KUCHING, Sept 9 — De facto law minister Datuk Seri Wan Junaidi Tuanku Jaafar today said he found the decision by the High Court that children born overseas to Malaysian mothers with foreign spouses should be automatically conferred Malaysian citizenship “illuminating”.
He said the decision introduced sense into the meaning of the non-discriminatory provision of Article 8(2) with the provision of Second Schedule, Part II section 1(b) under Article 14(1)(b) of the Federal Constitution which is discriminatory against women, unless, of course, the meaning of “father” in that section 1(b) also read to mean “mother”.
“If the Second Schedule, Part II section 1(b) is to be read literally the word ‘father’ is defined as a male parent only then it is clearly inconsistent with the provision of Article 8(2) Federal Constitution for discriminatory against ‘gender’ in law,” he said in a statement.
He said he believes that each provision of the Article in the Federal Constitution could not be read in isolation, adding that it must be read together with other related provisions or provisions governing related subject matter.
He stressed equality before the law is a fundamental principle of law in any democratic country.
“The Federal Constitution is the supreme law of the country and each provision ought to be interpreted harmoniously with the other, in order to introduce sense and order into the constitution itself.
“Thus, judges must be brave enough to introduce that sense and harmony,” he said.
Wan Junaidi, who is a lawyer by training, said any discriminatory provision with that fundamental principle ought to be removed by harmonious interpretation.
The Kuala Lumpur High Court earlier today had ruled that children born overseas to Malaysian mothers with foreign spouses should be automatically conferred Malaysian citizenship.
A statement by the Association of Family Support and Welfare Selangor & KL (Family Frontiers) announced the ruling made by judge Datuk Akhtar Tahir in the case where the government stood as the defendant.

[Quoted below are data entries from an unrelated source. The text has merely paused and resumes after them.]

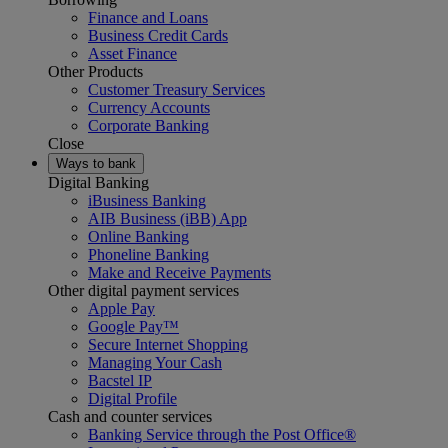
Finance and Loans
Business Credit Cards
Asset Finance
Other Products
Customer Treasury Services
Currency Accounts
Corporate Banking
Close
Ways to bank
Digital Banking
iBusiness Banking
AIB Business (iBB) App
Online Banking
Phoneline Banking
Make and Receive Payments
Other digital payment services
Apple Pay
Google Pay™
Secure Internet Shopping
Managing Your Cash
Bacstel IP
Digital Profile
Cash and counter services
Banking Service through the Post Office®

Akhtar ruled that Article 14(1)(b) together with the Second Schedule, Part II, Section 1(b) of the Federal Constitution relating to citizenship rights, must be read in harmony with Article 8(2) of the Federal Constitution which prohibits gender-based discrimination.
High Court judge Datuk Akhtar Tahir announced that the word ‘father’ must therefore be read to include mothers and that their children are entitled to citizenship by operation of law.
“He emphasised that the Courts are empowered to interpret the law to uphold the spirit of the Federal Constitution and ensure justice.
“He added that the case does not seek to change policy but rather to apply existing law in a way that will find a remedy for the grievance of the plaintiffs,” read Family Frontiers’ statement detailing today’s judgment.
Section 1(b), Part II of the Second Schedule in the Federal Constitution states that anyone born outside the country whose father is a Malaysian are citizens by default by operation of the law.
Akhtar’s ruling effectively interprets the title “father” as interchangeable between either parent.
This effectively means Malaysian mothers will, by default, confer their Malaysian citizenship to their children, on an equal basis with what is currently afforded only to Malaysian men, in what could be a landmark decision.
On December 18, 2020, Family Frontiers and six other Malaysian women filed the lawsuit via an originating summons, seeking six specific court orders including declarations that Section 1(b) and Section 1(c) are discriminatory and in violation of the Federal Constitution’s Article 8 which disallows gender discrimination in any law against Malaysian citizens.
They had also sought for a declaration that Section 1(b) and Section 1(c) be read harmoniously with Article 8(2) to include Malaysian mothers as a condition for children born abroad to be given automatic Malaysian citizenship.